②その時はただ呆然とするコーロキでしたが、編集長との面会の際に転機が訪れます。コーロキはその時初めて「人間には他者の真実を知ることはできない。つまるところ真実など存在せず、受け手のイメージだけがすべてだ」という、かつての自分なら想像もしなかった考えを、静かに受け入れたように思います。


マレ編集部に異動になってから起こったツイッターでの炎上や、旧友とのいさかい、愛読者以外からの冷めた目線、いずれもコーロキの真実が他者に理解されなかった故の出来事です。しかし、あかりの例を挙げるまでもなく、他者の真実を理解できていなかったのはコーロキも同じです。

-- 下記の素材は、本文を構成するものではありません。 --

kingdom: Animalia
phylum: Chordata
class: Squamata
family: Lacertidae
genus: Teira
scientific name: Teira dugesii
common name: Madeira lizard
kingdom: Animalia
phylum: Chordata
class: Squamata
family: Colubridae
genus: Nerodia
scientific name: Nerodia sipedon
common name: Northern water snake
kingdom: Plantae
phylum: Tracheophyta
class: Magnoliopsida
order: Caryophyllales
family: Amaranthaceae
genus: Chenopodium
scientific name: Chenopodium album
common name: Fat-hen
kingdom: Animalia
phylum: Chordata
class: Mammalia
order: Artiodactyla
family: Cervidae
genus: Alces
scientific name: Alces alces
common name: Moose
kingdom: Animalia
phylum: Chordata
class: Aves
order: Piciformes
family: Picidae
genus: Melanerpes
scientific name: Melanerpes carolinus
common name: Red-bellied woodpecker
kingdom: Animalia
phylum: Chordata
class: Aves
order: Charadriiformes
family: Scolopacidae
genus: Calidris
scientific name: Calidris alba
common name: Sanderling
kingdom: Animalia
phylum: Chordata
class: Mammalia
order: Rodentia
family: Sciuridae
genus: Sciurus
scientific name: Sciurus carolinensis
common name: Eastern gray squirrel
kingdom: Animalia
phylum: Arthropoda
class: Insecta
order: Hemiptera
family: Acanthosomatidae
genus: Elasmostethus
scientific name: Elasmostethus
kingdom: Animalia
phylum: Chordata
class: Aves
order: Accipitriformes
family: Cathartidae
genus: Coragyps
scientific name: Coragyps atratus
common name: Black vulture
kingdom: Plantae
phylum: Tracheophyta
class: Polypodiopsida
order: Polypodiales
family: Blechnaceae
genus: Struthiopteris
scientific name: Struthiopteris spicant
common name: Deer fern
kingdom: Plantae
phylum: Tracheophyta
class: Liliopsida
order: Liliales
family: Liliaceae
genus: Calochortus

③あかりだけでなく、奥田民生すらその例外ではありません。数々のインタビュー記事では、自分のパブリックイメージを操作するために自分をいつわっていたことを奥田民生自身が暴露しています。コーロキが奥田民生にあらかじめ裏切られていたことに気付いたとき、人生の師であった奥田民生は死んだのでしょう。剽窃すらものともしない功利的な売れっ子編集者へと変貌したコーロキは、ある時、かつてのパッとしない自分の姿を幻視します。その顔を苦悶にゆがませるのは、かつて愛した二人の人物を共に失った悲嘆ではないでしょうか。

③についてはオリジナル版のp196~p197にもありますね。ただ、①と②がないのでエンディングはかなり突飛な印象を受けるし、そもそもあかりという肝心かなめのキャラクターがやたらとしょぼく見えてしまいました。

完全版の方を読めば、それなりに納得できる作品になっているような気がします。私はこれを読んで不満点がかなり解消されました。